## Required action
Turn the stretch of lines from the first one through the line containing "para Site Recovery." into a Markdown table with the columns "No." and "Line", leaving out any blank lines.

Stored items
§ §

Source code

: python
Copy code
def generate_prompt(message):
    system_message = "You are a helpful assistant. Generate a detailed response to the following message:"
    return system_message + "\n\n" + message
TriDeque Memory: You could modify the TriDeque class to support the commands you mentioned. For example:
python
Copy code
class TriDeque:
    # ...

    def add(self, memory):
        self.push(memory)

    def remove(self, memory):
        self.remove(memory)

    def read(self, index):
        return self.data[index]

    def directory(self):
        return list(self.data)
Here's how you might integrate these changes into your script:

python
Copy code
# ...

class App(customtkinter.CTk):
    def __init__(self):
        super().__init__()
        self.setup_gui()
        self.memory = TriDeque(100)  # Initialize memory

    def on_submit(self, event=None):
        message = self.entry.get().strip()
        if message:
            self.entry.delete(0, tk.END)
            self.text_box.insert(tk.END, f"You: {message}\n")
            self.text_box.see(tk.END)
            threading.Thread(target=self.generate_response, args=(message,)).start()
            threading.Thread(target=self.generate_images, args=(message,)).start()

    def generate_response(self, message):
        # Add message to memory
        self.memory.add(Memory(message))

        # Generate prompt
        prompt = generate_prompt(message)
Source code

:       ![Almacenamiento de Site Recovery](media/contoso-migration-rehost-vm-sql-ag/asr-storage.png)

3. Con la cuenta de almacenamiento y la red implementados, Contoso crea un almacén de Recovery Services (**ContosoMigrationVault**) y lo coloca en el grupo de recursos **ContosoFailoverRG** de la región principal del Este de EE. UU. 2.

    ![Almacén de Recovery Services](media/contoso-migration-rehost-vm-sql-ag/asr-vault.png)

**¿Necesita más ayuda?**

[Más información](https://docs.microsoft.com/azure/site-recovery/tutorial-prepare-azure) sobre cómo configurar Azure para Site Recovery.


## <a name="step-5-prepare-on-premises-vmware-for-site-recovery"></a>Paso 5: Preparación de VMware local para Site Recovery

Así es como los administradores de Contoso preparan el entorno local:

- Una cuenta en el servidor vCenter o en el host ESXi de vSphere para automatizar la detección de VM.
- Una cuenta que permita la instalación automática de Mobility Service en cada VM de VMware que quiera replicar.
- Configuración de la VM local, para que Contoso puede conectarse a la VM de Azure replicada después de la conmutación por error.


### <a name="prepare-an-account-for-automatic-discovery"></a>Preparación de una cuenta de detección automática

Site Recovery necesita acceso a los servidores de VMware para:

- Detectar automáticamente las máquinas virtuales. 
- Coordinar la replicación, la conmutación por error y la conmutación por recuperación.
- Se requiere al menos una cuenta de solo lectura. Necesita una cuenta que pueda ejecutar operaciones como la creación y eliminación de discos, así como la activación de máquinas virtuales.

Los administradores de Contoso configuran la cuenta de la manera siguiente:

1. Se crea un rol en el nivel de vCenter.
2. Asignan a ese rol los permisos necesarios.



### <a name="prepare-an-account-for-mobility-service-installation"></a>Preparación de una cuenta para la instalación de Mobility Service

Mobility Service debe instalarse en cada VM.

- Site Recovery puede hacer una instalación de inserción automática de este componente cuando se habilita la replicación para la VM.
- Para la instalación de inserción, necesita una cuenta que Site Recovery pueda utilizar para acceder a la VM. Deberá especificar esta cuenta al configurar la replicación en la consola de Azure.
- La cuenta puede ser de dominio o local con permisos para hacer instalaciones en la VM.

§ §

## Answer
| No. | Line |
|---|---|
| 1 | Source code |
| 2 | : python |
| 3 | Copy code |
| 4 | def generate_prompt(message): |
| 5 |     system_message = "You are a helpful assistant. Generate a detailed response to the following message:" |
| 6 |     return system_message + "\n\n" + message |
| 7 | TriDeque Memory: You could modify the TriDeque class to support the commands you mentioned. For example: |
| 8 | python |
| 9 | Copy code |
| 10 | class TriDeque: |
| 11 |     # ... |
| 12 |     def add(self, memory): |
| 13 |         self.push(memory) |
| 14 |     def remove(self, memory): |
| 15 |         self.remove(memory) |
| 16 |     def read(self, index): |
| 17 |         return self.data[index] |
| 18 |     def directory(self): |
| 19 |         return list(self.data) |
| 20 | Here's how you might integrate these changes into your script: |
| 21 | python |
| 22 | Copy code |
| 23 | # ... |
| 24 | class App(customtkinter.CTk): |
| 25 |     def __init__(self): |
| 26 |         super().__init__() |
| 27 |         self.setup_gui() |
| 28 |         self.memory = TriDeque(100)  # Initialize memory |
| 29 |     def on_submit(self, event=None): |
| 30 |         message = self.entry.get().strip() |
| 31 |         if message: |
| 32 |             self.entry.delete(0, tk.END) |
| 33 |             self.text_box.insert(tk.END, f"You: {message}\n") |
| 34 |             self.text_box.see(tk.END) |
| 35 |             threading.Thread(target=self.generate_response, args=(message,)).start() |
| 36 |             threading.Thread(target=self.generate_images, args=(message,)).start() |
| 37 |     def generate_response(self, message): |
| 38 |         # Add message to memory |
| 39 |         self.memory.add(Memory(message)) |
| 40 |         # Generate prompt |
| 41 |         prompt = generate_prompt(message) |
| 42 | Source code |
| 43 | :       ![Almacenamiento de Site Recovery](media/contoso-migration-rehost-vm-sql-ag/asr-storage.png) |
| 44 | 3. Con la cuenta de almacenamiento y la red implementados, Contoso crea un almacén de Recovery Services (**ContosoMigrationVault**) y lo coloca en el grupo de recursos **ContosoFailoverRG** de la región principal del Este de EE. UU. 2. |
| 45 |     ![Almacén de Recovery Services](media/contoso-migration-rehost-vm-sql-ag/asr-vault.png) |
| 46 | **¿Necesita más ayuda?** |
| 47 | [Más información](https://docs.microsoft.com/azure/site-recovery/tutorial-prepare-azure) sobre cómo configurar Azure para Site Recovery. |